Selain itu, kenyataan pluralisme agama dan budaya membuat umat beragama harus menegaskan kembali identitas keagamaan di tengah-tengah umat beragama lain yang juga eksis. Pluralisme keagamaan sudah menjadi kenyataan sejarah yang tidak bisa dihindari, menafikan pluralisme sama artinya dengan menafikan keberadaan manusia itu sendiri. Namun, pluralisme dan perbedaan (eksoterik) agama sering menjadi sumber konflik dan ketegangan di antara umat beragama. Bahkan umat beragama sebagian besar masih memandang agama lain dalam konteks “superior” dan “inferior”.

Oleh karena itu, menarik memperhatikan tesis Huntington (The Clash of Civilizations and the Remaking of the World Order, 1996) yang menjelaskan “peradaban” sebagai pengelompokan terbesar masyarakat yang melampaui tingkat pembedaan manusia dari spesies lainnya. Sebuah peradaban ditentukan oleh anasir-anasir objektif bersama-bahasa, sejarah, agama, adat, dan lembaga-lembaga-juga oleh swa-identifikasi masyarakat. Huntington menyatakan, kini ada tujuh atau delapan peradaban besar di dunia: Barat, Konfusius, Jepang, Islam, Hindu, Kristen Ortodoks, Amerika Latin, dan “mungkin” Afrika

Teori Huntington berusaha menentang skenario “akhir sejarah” pasca-perang dunia mengenai sebuah tatanan internasional berdasarkan penerimaan universal atas model ekonomi kapitalis, tanpa perubahan pada cakrawala sejarah manusia selanjutnya. Arti penting tesis Huntington ini terletak pada faktor-faktor kultural yang bisa dipertimbangkan sebagai perkembangan yang amat positif. Hingga kini, hubungan dan konflik antarnegara dan antaragama sudah terbiasa dijelaskan menurut analisis ekonomi. Lembaga-lembaga politik tumbuh di luar struktur kekuatan ekonomi, dan budaya adalah ekonomi, dalam arti, di Barat, sistem pasar menentukan kerangka nilai-nilai umum yang dalam teori seharusnya secara independen dimunculkan oleh budaya sendiri.

Data yang Disediakan —
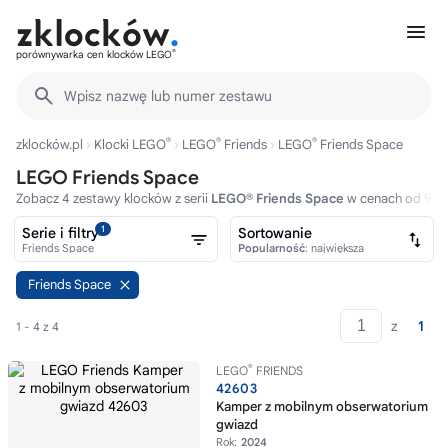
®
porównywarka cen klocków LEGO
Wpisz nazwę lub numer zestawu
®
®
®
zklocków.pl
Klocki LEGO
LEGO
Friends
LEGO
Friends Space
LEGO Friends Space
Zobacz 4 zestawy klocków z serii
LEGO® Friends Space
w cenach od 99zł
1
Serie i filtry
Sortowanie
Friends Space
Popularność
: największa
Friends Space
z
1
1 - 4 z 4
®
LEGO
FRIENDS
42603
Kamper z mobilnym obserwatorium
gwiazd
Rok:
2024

Yang Perlu Dikerjakan —
**a)** Sunting kutipan tentang tesis Huntington, mulai dari "Teori Huntington berusaha" dan berlanjut hingga "oleh budaya sendiri.", dengan mengganti "kapitalis" menjadi "liberal".
**b)** Tolong lanjutkan teks tentang pluralisme agama dan tesis Huntington dari titik terakhirnya.
Data tersebut diambil dari sumber yang berbeda.

Tugas Terselesaikan —
**a)**
Teori Huntington berusaha menentang skenario “akhir sejarah” pasca-perang dunia mengenai sebuah tatanan internasional berdasarkan penerimaan universal atas model ekonomi liberal, tanpa perubahan pada cakrawala sejarah manusia selanjutnya. Arti penting tesis Huntington ini terletak pada faktor-faktor kultural yang bisa dipertimbangkan sebagai perkembangan yang amat positif. Hingga kini, hubungan dan konflik antarnegara dan antaragama sudah terbiasa dijelaskan menurut analisis ekonomi. Lembaga-lembaga politik tumbuh di luar struktur kekuatan ekonomi, dan budaya adalah ekonomi, dalam arti, di Barat, sistem pasar menentukan kerangka nilai-nilai umum yang dalam teori seharusnya secara independen dimunculkan oleh budaya sendiri.

**b)**
Namun, Huntington seolah melihat peradaban sebagai blok monolitik. Padahal, dalam kenyataan tidak demikian. Sebagian peradaban, misalnya peradaban Islam, terutama ditentukan oleh wahyu keagamaan; yang lain, seperti Konfusius, ditentukan oleh hubungan antara agama yang mengilhami mereka dan kekuasaan politik yang kurang jelas. Dalam peradaban Barat, versi Katolik atau Protestan dari agama Kristen membentuk bagian dari lanskap budaya mereka, meski masyarakat negara-negara Barat amat terbagi berdasar kepercayaan keagamaannya. Dalam setiap peradaban, ada beberapa tren pemikiran yang mengikuti garis-garis pengakuan, dan yang lain mengikuti garis-garis penempatan-subjek perdebatan yang kini hidup di negara-negara seperti Turki dan Italia.

Banyaknya kekerasan dipicu sentimen agama, seakan membenarkan, agama memang mendukung perilaku kekerasan, self fulfilling prophecy atas kekerasan berbau agama. Akibat yang diderita para pemeluk agama adalah mereka hidup dalam ruang yang serba sempit tertekan, karena agama yang diharapkan bisa menjadi tempat berlindung dan pengayom, malah berlaku kasar, terkesan jadi bengis.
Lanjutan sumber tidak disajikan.